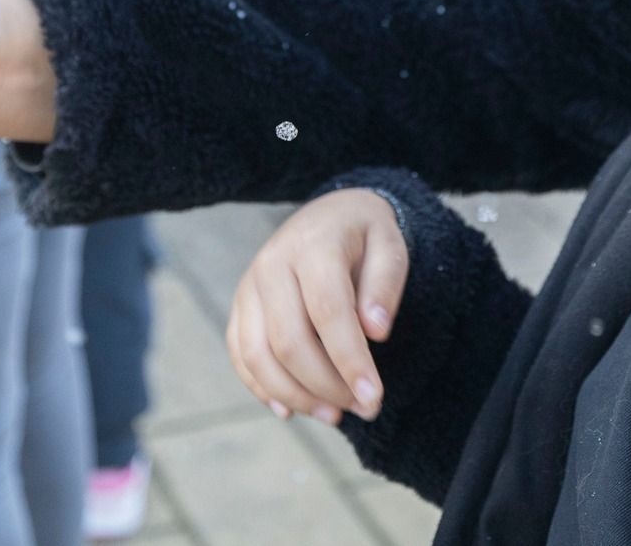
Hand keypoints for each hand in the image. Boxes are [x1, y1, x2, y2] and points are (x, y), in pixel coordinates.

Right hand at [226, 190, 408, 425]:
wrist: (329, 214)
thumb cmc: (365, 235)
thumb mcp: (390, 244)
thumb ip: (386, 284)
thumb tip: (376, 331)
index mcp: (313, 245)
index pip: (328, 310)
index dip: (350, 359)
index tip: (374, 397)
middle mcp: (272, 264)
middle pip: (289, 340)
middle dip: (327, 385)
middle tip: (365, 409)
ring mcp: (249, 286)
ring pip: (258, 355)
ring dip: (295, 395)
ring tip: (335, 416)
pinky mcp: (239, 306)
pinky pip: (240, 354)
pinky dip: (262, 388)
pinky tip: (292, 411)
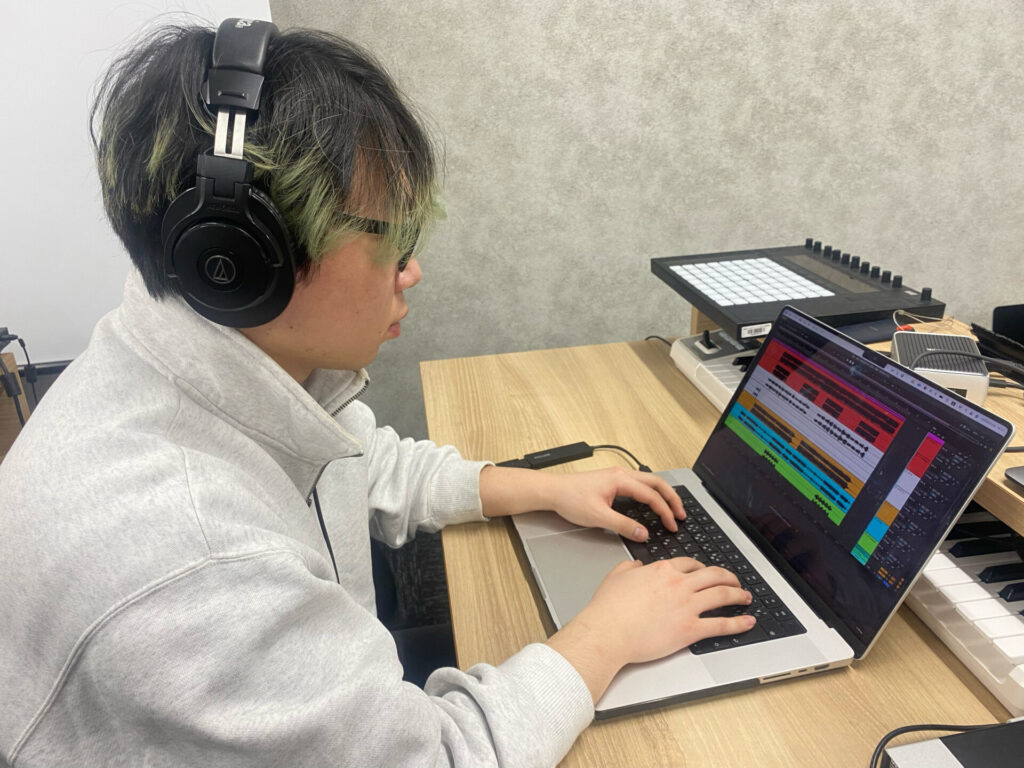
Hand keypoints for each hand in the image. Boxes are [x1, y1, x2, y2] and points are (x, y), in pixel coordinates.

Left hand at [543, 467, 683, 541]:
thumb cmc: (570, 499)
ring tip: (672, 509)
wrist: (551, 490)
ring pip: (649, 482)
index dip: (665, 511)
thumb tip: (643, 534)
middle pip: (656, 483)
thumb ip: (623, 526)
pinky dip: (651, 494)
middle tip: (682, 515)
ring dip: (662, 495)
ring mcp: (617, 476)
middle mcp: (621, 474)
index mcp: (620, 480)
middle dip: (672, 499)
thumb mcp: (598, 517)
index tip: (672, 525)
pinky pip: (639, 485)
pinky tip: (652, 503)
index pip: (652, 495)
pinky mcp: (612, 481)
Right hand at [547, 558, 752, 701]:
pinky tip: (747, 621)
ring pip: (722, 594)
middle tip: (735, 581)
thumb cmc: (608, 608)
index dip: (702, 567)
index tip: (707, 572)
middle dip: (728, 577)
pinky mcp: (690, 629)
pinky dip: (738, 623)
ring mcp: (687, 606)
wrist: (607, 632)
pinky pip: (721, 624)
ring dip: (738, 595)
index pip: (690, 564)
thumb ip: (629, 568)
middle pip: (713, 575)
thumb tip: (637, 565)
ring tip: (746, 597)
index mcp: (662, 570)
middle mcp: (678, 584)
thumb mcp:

..........

◆ **The problem**
Look above for the line with "ring pip: (258, 355)" and the line with "Left hand at", then copy them and all lines in between exactly as written, and only those, without any pictures.

◆ **Your solution**
ring pip: (258, 355)
ring dip: (295, 395)
ring tip: (335, 416)
pinky mcp: (239, 306)
pinky pip: (240, 354)
pinky dip: (262, 388)
pinky tip: (292, 411)
Hand keypoints for each hand in the image. Boxes are [x1, y1, x2, y2] and points are (x, y), in pixel coordinates.

Left hand at [543, 467, 683, 541]:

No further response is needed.